30 October 2023 (Lloyd's List) - THE International Maritime Organization may need a new convention if it wants to impose fiscal measures to decarbonise shipping, a senior maritime lawyer told the International Bar Association annual conference in Paris today.
London-based Stephenson Harwood partner Haris Zografakis said it would be difficult for market-based measures that raised funds to sit alongside the convention under which greenhouse gas reduction regulatory targets were set.
Achieving greater energy efficiency on ships to comply with these targets right now was a contractual challenge, according to Zografakis, speaking at the Maritime and Transport Law Committee session.
“Carbon efficiency is about the rethinking our contracts, nothing to do with the IMO. It’s everything to do with contracts and operational, commercial and contractual practices,” he said.
How the IMO would impose a market-based measure and whether that would be in the form of a global carbon tax or emissions trading scheme was also uncertain as these were commercial considerations too, he said.
An expert group at the IMO is undertaking a feasibility study into a basket of market-based measures which incorporate both technical and economic proposals. A decision is expected by 2025.
“We should not expect the IMO to do things for which it has no jurisdiction... in hard legal terms to impose a fiscal measure,” Zografakis said.
“The IMO is a body that is tasked with regulating certain technical aspects of ships. It is not a body set up, or with jurisdiction, to introduce fiscal measures.
“If you want to do that you need to have a different convention.”
He said it would be difficult to introduce a market-based measure via Marpol Annex VI, where the greenhouse gas reduction strategy is incorporated.
The IMO might need to look at how it dealt with oil pollution liability: with a new convention that formed the basis of the International Oil Pollution Compensation Funds.
Zografakis described the carbon intensity indicator — designed by the IMO and introduced this year to grade ships from A to E, as a “mess”.
It was not just a technical measure but had operational and commercial aspects, he said.
“The IMO was never designed to regulate that trade,” he said.
“It is often forgotten that maritime trade is unregulated.

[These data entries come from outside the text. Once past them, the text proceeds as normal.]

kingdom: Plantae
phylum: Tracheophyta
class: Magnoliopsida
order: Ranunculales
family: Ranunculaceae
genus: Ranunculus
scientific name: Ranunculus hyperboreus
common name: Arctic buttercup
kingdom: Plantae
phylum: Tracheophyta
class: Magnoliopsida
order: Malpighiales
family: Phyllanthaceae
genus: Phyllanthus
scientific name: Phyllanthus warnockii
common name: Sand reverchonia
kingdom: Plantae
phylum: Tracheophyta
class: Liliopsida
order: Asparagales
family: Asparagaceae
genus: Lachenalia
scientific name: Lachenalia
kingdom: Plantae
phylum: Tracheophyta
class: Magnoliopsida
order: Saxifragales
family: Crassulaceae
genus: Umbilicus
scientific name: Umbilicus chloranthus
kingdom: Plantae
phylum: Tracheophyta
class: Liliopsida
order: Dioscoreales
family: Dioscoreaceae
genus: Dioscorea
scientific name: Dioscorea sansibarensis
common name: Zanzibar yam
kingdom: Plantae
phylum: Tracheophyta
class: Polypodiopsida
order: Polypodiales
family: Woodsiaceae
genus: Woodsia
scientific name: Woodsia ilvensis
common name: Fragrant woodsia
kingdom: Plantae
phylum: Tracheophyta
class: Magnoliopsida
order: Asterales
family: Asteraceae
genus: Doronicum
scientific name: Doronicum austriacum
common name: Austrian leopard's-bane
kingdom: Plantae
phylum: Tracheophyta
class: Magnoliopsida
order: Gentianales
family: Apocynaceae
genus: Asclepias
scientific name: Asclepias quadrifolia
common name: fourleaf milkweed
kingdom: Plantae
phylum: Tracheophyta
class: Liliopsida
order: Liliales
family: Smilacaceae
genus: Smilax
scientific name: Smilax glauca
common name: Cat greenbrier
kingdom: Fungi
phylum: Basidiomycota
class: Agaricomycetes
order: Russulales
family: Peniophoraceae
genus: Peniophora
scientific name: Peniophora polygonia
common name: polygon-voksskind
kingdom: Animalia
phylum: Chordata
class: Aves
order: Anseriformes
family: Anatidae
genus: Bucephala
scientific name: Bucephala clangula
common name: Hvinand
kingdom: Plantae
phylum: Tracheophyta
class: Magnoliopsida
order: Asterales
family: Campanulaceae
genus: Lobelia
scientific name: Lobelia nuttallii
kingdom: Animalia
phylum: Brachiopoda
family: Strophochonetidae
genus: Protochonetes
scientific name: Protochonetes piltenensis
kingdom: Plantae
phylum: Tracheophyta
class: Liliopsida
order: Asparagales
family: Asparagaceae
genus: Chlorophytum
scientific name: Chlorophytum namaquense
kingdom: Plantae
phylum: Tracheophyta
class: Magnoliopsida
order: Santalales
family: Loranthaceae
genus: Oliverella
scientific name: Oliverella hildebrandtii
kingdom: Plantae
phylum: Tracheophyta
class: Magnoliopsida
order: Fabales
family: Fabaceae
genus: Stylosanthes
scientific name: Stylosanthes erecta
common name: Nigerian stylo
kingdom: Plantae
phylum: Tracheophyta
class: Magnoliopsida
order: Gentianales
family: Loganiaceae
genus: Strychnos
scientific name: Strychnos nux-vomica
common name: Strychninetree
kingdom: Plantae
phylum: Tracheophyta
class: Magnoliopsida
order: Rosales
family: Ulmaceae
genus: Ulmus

“No one regulates the flow and the purchase and sale and transportation of commodities worldwide. It is unregulated. It is a jungle, which is why we (lawyers) all exist.”
Zografakis chairs the decarbonisation working group for the Comité Maritime International, and is also working on the Blue Visby initiative, which aims to prevent ‘sail fast and wait’ operational practices.
He said the biggest priority right now was not the energy transition.
Some 20% of shipping’s carbon footprint was unrelated to technology and linked to operational practices underpinned by contracts, he said.
“That (technology) will take care of itself when the engineers and chemists and the big industrials will figure out a way to create and use a new energy source,” he said.
“What matters today is making ships more efficient today, limiting the carbon footprint."
Optimising ships to reduce emissions meant overcoming contractual hurdles. Shipping had to reimagine charterparties so laycan — the period in which a vessel must arrive at the port of loading — was no longer “sacred”.
“We will need to rethink speed warranties in charterparties; there's no room for those anymore if we want to optimise for carbon," Zografakis said.
“We need to rethink delivery periods and sell contracts. We need to kill demurrage.”
Lawyers now appreciated they needed to be in the room when decarbonisation conversations were happening, he said.
“It is emphatically not something only for the technical people, regulators and policy makers. We, the maritime law community, have a big role in this because maritime trade is fundamentally a question of contract.”